Design and analyze batching algorithm experiment
Company: DoorDash
Role: Data Scientist
Category: Analytics & Experimentation
Difficulty: hard
Interview Round: Onsite
DoorDash plans to test a new order-batching/dispatch algorithm in 10 cities during August–September 2025. Spillovers between nearby areas are likely. Design and analyze the experiment:
1) Randomization unit: Propose a geo-cell clustering and stratified randomization plan that limits interference (e.g., 2–5 km hex cells), ensuring balance on baseline order volume, cuisine mix, and dasher supply. How will you detect and mitigate cross-cell spillovers?
2) Primary/secondary metrics: Choose one primary success metric (e.g., orders delivered per dasher hour, or 90th percentile delivery time) and at least three guardrails (e.g., customer cancellations, courier wait-at-store, restaurant prep SLA breaches, fairness across neighborhoods). Define each precisely, including inclusion/exclusion rules and winsorization.
3) Power: Baseline P90 delivery time is 40.0 minutes with SD 7.0; you expect a −1.2 minute improvement. There are 50 geo-cells per arm with average 8,000 orders per cell over the test. Intracluster correlation (ICC) is 0.20. Compute required sample size or achieved power using cluster-robust approximations; state any design effects and assumptions.
4) Analysis: Specify the intention-to-treat model with cluster-robust SEs, include pre-period CUPED covariates, and a plan for SRM checks. Provide the exact regression you would run (formula and covariates), how you will handle right-skew (e.g., log transform or quantile regression), and how you will aggregate cell-level quantiles.
5) Heterogeneity: Pre-register subgroup analyses (e.g., by time-of-day, cuisine, weather severity index). Show how you will control false discovery.
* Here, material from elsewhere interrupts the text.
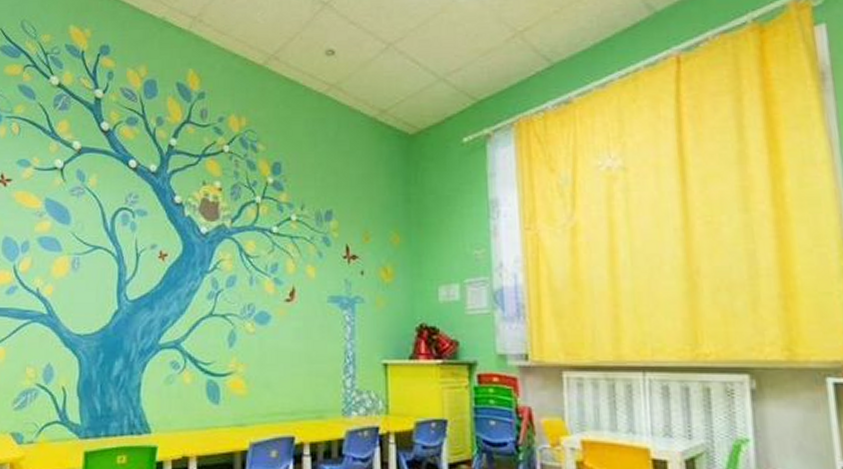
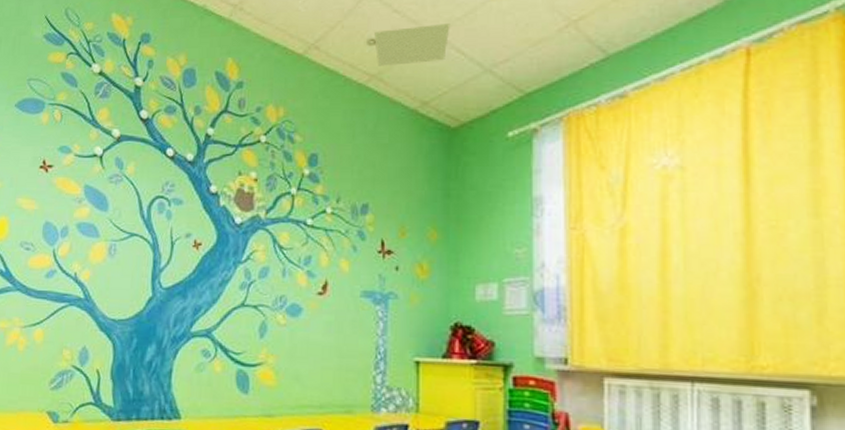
ceiling light: none [332,35,405,76] -> present [374,24,450,66]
What minimum subgroup sample size do you require?
6) Operational rollout: Describe a safe ramp plan and “kill switches.” If a mid-test storm hits 3 cities, explain how you’ll use difference-in-differences or synthetic control on impacted cells without biasing the ITT.
7) Decision rule: Write the exact thresholding rule (effect size, confidence, and guardrail constraints) for shipping, with an example calculation using hypothetical results.
Quick Answer: This question evaluates experiment design and causal inference competencies—covering geo-randomization and spillover control, precise metric specification with guardrails, cluster-based power and sample-size calculations, intention-to-treat analysis with cluster-robust inference, heterogeneity analysis, and operational rollout and decision-rule planning in the Analytics & Experimentation domain. It is commonly asked because interviewers need to assess both conceptual understanding and practical application: designing robust cluster-randomized geo-experiments that limit interference, define and pre-register metrics and analysis, compute cluster-adjusted power, and specify operational safeguards and clear shipping criteria.